Dün akşam saatlerinde Beşiktaş'ta nefeslerin kesildiği anlar yaşandı. Sanki zaman donmuştu - tarihi dokuya sahip çıkan o güzelim ahşap bina, bir anda alevlerin esiri oldu. Gökyüzünü aydınlatan turuncu ışıklar, semtin sakinlerini adeta büyülemişti ama korkunç bir gerçekliğe işaret ediyordu.
O anları görenlerin anlattığına göre, yangın önce üst katlardan başlamış. Belki de elektrik kontağı, belki insan hatası... Kim bilir? Ama şu kesin ki, alevler bir kâbus gibi yayılmış binaya. Dört katlı bu tarihi yapı, modern İstanbul'un göbeğinde yanıp gidiyordu adeta.

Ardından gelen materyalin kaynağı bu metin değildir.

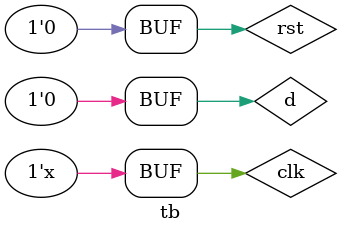
<source format=v>
`timescale 1ns / 1ps

module tb;
reg d;
reg clk;
reg rst;

wire q;

dff uut(.q(q),.d(d),.clk(clk),.rst(rst));
always
#10 clk=~clk;
initial begin 
d=0;
clk=1;
rst=1;

#100;

rst=1'b0;
d=1;

#100;
d=0;
end

endmodule

</source>
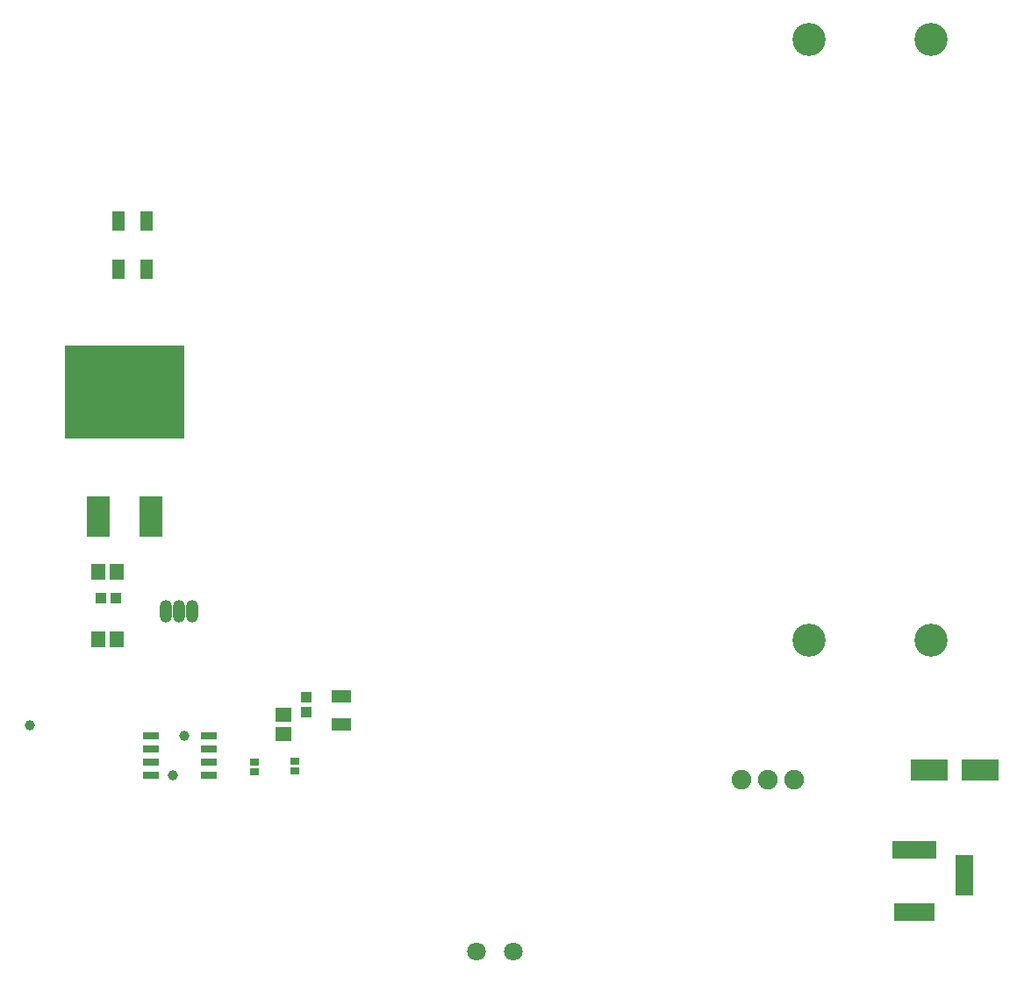
<source format=gts>
G04*
G04 #@! TF.GenerationSoftware,Altium Limited,Altium Designer,23.1.1 (15)*
G04*
G04 Layer_Color=8388736*
%FSLAX44Y44*%
%MOMM*%
G71*
G04*
G04 #@! TF.SameCoordinates,76B832DB-4935-4160-942D-398904476E74*
G04*
G04*
G04 #@! TF.FilePolarity,Negative*
G04*
G01*
G75*
%ADD29R,1.3032X1.9032*%
%ADD30R,1.4032X1.6032*%
%ADD31R,1.0532X1.1032*%
%ADD32R,1.9032X1.3032*%
%ADD33R,1.1032X1.0532*%
%ADD34R,0.8432X0.7832*%
%ADD35R,1.6032X1.4032*%
%ADD36R,1.5532X0.8032*%
%ADD37R,3.6532X2.0532*%
%ADD38R,2.2832X4.0132*%
%ADD39R,11.6332X9.0932*%
%ADD40C,1.8032*%
%ADD41O,1.2032X2.2032*%
%ADD42O,1.2032X2.2032*%
%ADD43C,1.9032*%
%ADD44C,3.2032*%
%ADD45R,3.9032X1.7032*%
%ADD46R,1.7032X3.9032*%
%ADD47R,4.3032X1.7032*%
%ADD48C,1.0032*%
D29*
X136500Y755000D02*
D03*
X163500D02*
D03*
X136500Y708000D02*
D03*
X163500D02*
D03*
D30*
X117000Y416000D02*
D03*
X135000D02*
D03*
X135000Y351000D02*
D03*
X117000D02*
D03*
D31*
X119500Y391000D02*
D03*
X134500D02*
D03*
D32*
X352000Y296000D02*
D03*
Y269000D02*
D03*
D33*
X318000Y295500D02*
D03*
Y280500D02*
D03*
D34*
X307000Y233800D02*
D03*
Y224200D02*
D03*
X268000Y223200D02*
D03*
Y232800D02*
D03*
D35*
X296000Y260000D02*
D03*
Y278000D02*
D03*
D36*
X168000Y258050D02*
D03*
Y245350D02*
D03*
Y232650D02*
D03*
Y219950D02*
D03*
X224000Y258050D02*
D03*
Y245350D02*
D03*
Y232650D02*
D03*
Y219950D02*
D03*
D37*
X968500Y225000D02*
D03*
X919500D02*
D03*
D38*
X117600Y469220D02*
D03*
X168400D02*
D03*
D39*
X143000Y590000D02*
D03*
D40*
X482500Y50000D02*
D03*
X517500D02*
D03*
D41*
X207700Y378000D02*
D03*
D42*
X195000D02*
D03*
X182300D02*
D03*
D43*
X788400Y216000D02*
D03*
X763000D02*
D03*
X737600D02*
D03*
D44*
X803000Y350000D02*
D03*
Y930000D02*
D03*
X921000Y350000D02*
D03*
Y930000D02*
D03*
D45*
X905000Y88000D02*
D03*
D46*
X953000Y123000D02*
D03*
D47*
X905000Y148000D02*
D03*
D48*
X51000Y268000D02*
D03*
X200000Y258000D02*
D03*
X189000Y220000D02*
D03*
M02*

</source>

İtfaiyenin Zorlu Mücadelesi
İtfaiye ekipleri yangın haberini alır almaz seferber oldu. Dar sokaklara manevra yapmak gerçekten zorlu bir iş - özellikle de Beşiktaş'ın o bildiğimiz ara sokaklarında. Ama onlar, yangını kontrol altına almak için var güçleriyle çalıştılar. Su hortumlarının sesi, alevlerin çıtırtısına karışıyordu. İnsan içinden 'Keşke daha çabuk ulaşabilselerdi' diye geçiriyor ister istemez.
Yangın söndürme çalışmaları saatlerce sürdü. Bina tamamen mi yanacak yoksa kurtarılabilir mi diye herkes merak içindeydi. İtfaiye ekiplerinin o yoğun çabası takdire şayan doğrusu.
Tarihi Miras Tehlikede Mi?
Ahşap binalar İstanbul'un kimliğinin bir parçası aslında. Her biri bir tarih, her biri bir hikâye saklıyor içinde. Bu yangın, bize şehrimizdeki tarihi dokunun ne kadar kırılgan olduğunu bir kez daha hatırlattı. Acaba yeterince koruyabiliyor muyuz bu hazineleri?
Yangının çıkış sebebi henüz netleşmese de, bu tür binalarda yangın güvenliğinin ne kadar hayati olduğu ortada. Belki de bu olay, hepimiz için bir uyanış çağrısıdır.
Neyse ki can kaybı olmaması içimizi bir nebze olsun rahatlattı. Ama maddi kayıp ve tarihi dokuya verilen zararın telafisi zor görünüyor. Beşiktaş'ın o meşhur sokaklarında artık bir eksiklik hissedeceğiz.